Just like college tuition. The easier it is to fund an education the more expensive it gets.
Definitely there's more paperwork involved with a Class 1 medical device than say a DVD player, but if both manufacturers follow good management and development practices, it's not really that much more paperwork.
If a persons hearing in each ear is charted, frequency versus sensitivity you fine a lot of variation in people with hearing loss at various frequencies caused by various legal and not legal drugs, loud music, impulse noise from Guns of jets etc. The hearing aid is then programmed to boost/cut various frequencies to get as close as possible to the natural ear with no deficiencies. They have built in equalization. The better the resolution of this equalization and the better the job the audiologists do and the better hearing aid purchased = best results. The hearing aid itself has a base cost of about $50, plus fees to program each one, test with the person in a quiet room, fit to the ear drum shape etc, all adds cost. Low power, more efficient units cost more = last longer on smaller battery
That said, there are many ripoffs out there, and many locked up distribution channels by people who want to sell a $50 item for $2000. Hearing loss forums can help, but they get a lot of manufacturers shills in there, takes a while to know the crooks.

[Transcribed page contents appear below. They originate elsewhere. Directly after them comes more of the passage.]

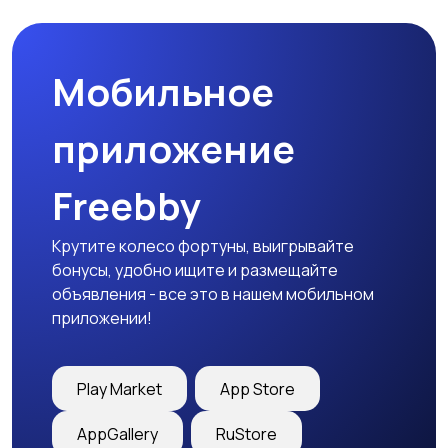
Мобильное
Медицина
Начало карьеры
приложение
Freebby
Образование и наука
Офисный персонал
Крутите колесо фортуны, выигрывайте
бонусы, удобно ищите и размещайте
объявления - все это в нашем мобильном
приложении!
Перевозки, склад,
Продажи
закупки
Play Market
App Store
AppGallery
RuStore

Do you realise how much it "costs" to configure a digital filter? The answer is, next to nothing.
Programs like MATLAB can calculate the necessary coefficients on the fly. Any skilled engineer can write a program to convert a given frequency and phase characteristics to a list of filter coefficients. Even if you want to do fancy things like lattice filters it's still not very complicated as most of these are designed by converting the direct form of the filter using a recursive algorithm. Again something a computer can do.
The actual cost I'd say comes from the size of the hardware combined with a good battery. If you wish to miniaturize it'll cost you big time. And quantities in the hundreds of thousands aren't quite enough to warrant the cost of miniaturization as these sort of things will take some custom hardware. Mask fabrication and set-up costs for a run of wafers; well it isn't cheap.
Familiar with duplexer tuning, however a hearing aid is mono-directional, and as solidraven (1633185) says, determining the gain versus frequency profile should be quick. Frequencies that have gone fully deaf - no cochlear hairs left, will probably not be compensatable with an external device, we can directly stimulate the nerves with a cochlear implant, after which the person learns to hear anew. Here is a simple youtube about it http://www.youtube.com/watch?v=SmNpP2fr57A, the comments are also of interest. This search is also useful http://tinyurl.com/cq8bz3w.
It is my understanding that you can buy the programmable chip that is a complete processor heart of a hearing aid from many makers. Here is another search on that topic.
http://tinyurl.com/cwcuwuq.
Even more "Bogus" in that you can get the SAME Siemens #2000.00 hearing aid (US) in Singapore for $180.00 (US).